Lorsque les producteurs de Flashdance et Midnight Express, annoncent la production du premier film
inspiré de la célèbre bande dessinée de Bob Kane, le monde du cinéma hollywoodien se met en branle. Les bat-fans
sont partagés entre l'attente insupportable et la peur d'être déçus. Bien qu'elle ait eu ses adeptes, la version
ringarde de la série télévisée et son adaptation en long métrage n'étaient pas au goût de la majorité des fans de
base. D'inévitables questions se posent alors: qui pour jouer Batman? Qui pour réaliser le film? Les rumeurs vont
bon train pour ce blockbuster en projet depuis une dizaine d'années. Exit les vieux briscards du cinéma d'action
ou les faiseurs hollywoodiens, il faut un cinéaste ayant un vrai regard, un univers proche de celui du justicier.

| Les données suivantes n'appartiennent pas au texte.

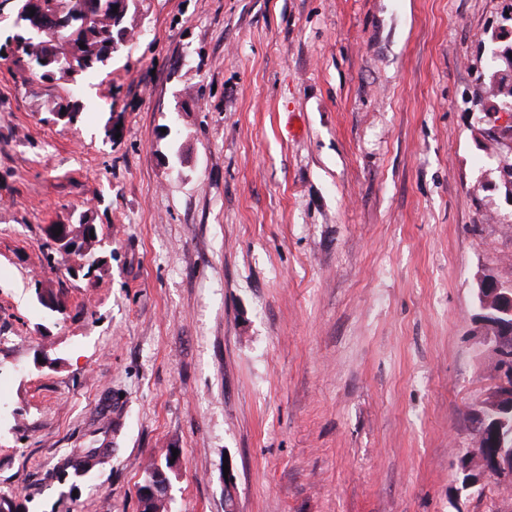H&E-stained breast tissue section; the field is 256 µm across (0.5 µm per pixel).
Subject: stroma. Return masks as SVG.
Wrapping results in <instances>:
<instances>
[{
  "label": "stroma",
  "instance_id": "35a3bbf8",
  "mask_svg": "<svg viewBox=\"0 0 512 512\" xmlns=\"http://www.w3.org/2000/svg\"><path fill=\"white\" fill-rule=\"evenodd\" d=\"M511 1L145 0L108 70L0 62V512H137L169 457L171 512H512L461 489L476 278L512 284L468 100ZM83 215L91 279L47 259Z\"/></svg>",
  "mask_w": 512,
  "mask_h": 512
}]
</instances>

Ce sera Tim Burton dont le Pee Wee a fait une grosse impression (à l'époque, Beetlejuice n'est pas
encore sorti) malgré son registre comique. Véritable petit génie au regard sombre et poétique, Burton n'apparaît
pas tout de suite comme l'homme de la situation, celui qui saura le mieux éloigner le film des délires colorés de
Richard Donner dans Superman. Cependant, en s'inspirant du traitement contemporain du personnage (notamment
le Dark Knight de Frank Miller auquel le film fait directement référence), Burton s'oriente vers une approche
plus sombre. Reste le problème du casting. Sylvester Stallone, envisagé un temps, est définitivement écarté. De même
pour Charlie Sheen, Steven Seagal, Mel Gibson et à peu près tout ce que Hollywood compte d'interprètes masculins.

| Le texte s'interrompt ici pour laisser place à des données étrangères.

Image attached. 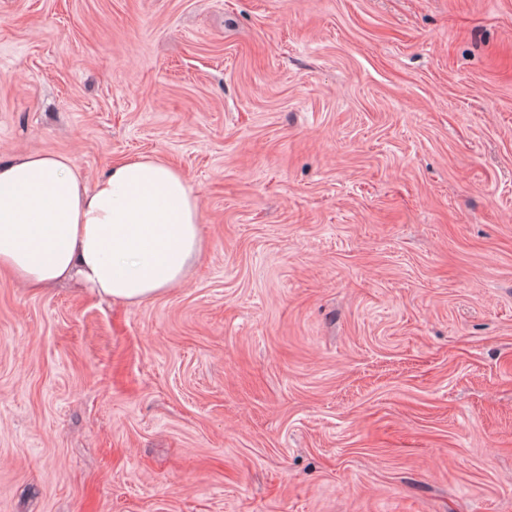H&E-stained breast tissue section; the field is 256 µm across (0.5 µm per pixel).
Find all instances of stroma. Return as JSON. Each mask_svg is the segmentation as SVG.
<instances>
[{"mask_svg": "<svg viewBox=\"0 0 512 512\" xmlns=\"http://www.w3.org/2000/svg\"><path fill=\"white\" fill-rule=\"evenodd\" d=\"M136 155L140 304L0 270V512H512V0H0V154Z\"/></svg>", "mask_w": 512, "mask_h": 512, "instance_id": "35a3bbf8", "label": "stroma"}]
</instances>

Ce sera le moins physique Michael Keaton, qui enfilera la panoplie du justicier. Choisi entre autres pour sa vague
ressemblance avec Jack Nicholson mais surtout pour avoir déjà collaboré avec le cinéaste qui fut convaincu par son
interprétation d'un cocaïnomane alcoolique dans Retour à la vie. "Michael Keaton est différent, j'ai tout
vu dans ses yeux. Il est subtil, intense. Et c'est l'un des rares interprètes de comédie qui, brusquement, peut
passer au drame". L'acteur obtient même la bénédiction de Bob Kane mais a cependant du mal à se faire accepter
des fans. Ceux-ci exigeront même une bande-annonce en avance. Une fois convaincus, plus rien ne les empêchera de
faire du film un succès. Fort d'une distribution prestigieuse (à laquelle on ajoute la star féminine du moment, Kim
Basinger), d'un budget décent de trente-cinq millions de dollars, et des décors impressionnants d'Anton Furst (qui
mélangera volontairement des styles architecturaux non-harmonieux pour faire de Gotham City la métropole la plus
laide possible), le tournage peut commencer.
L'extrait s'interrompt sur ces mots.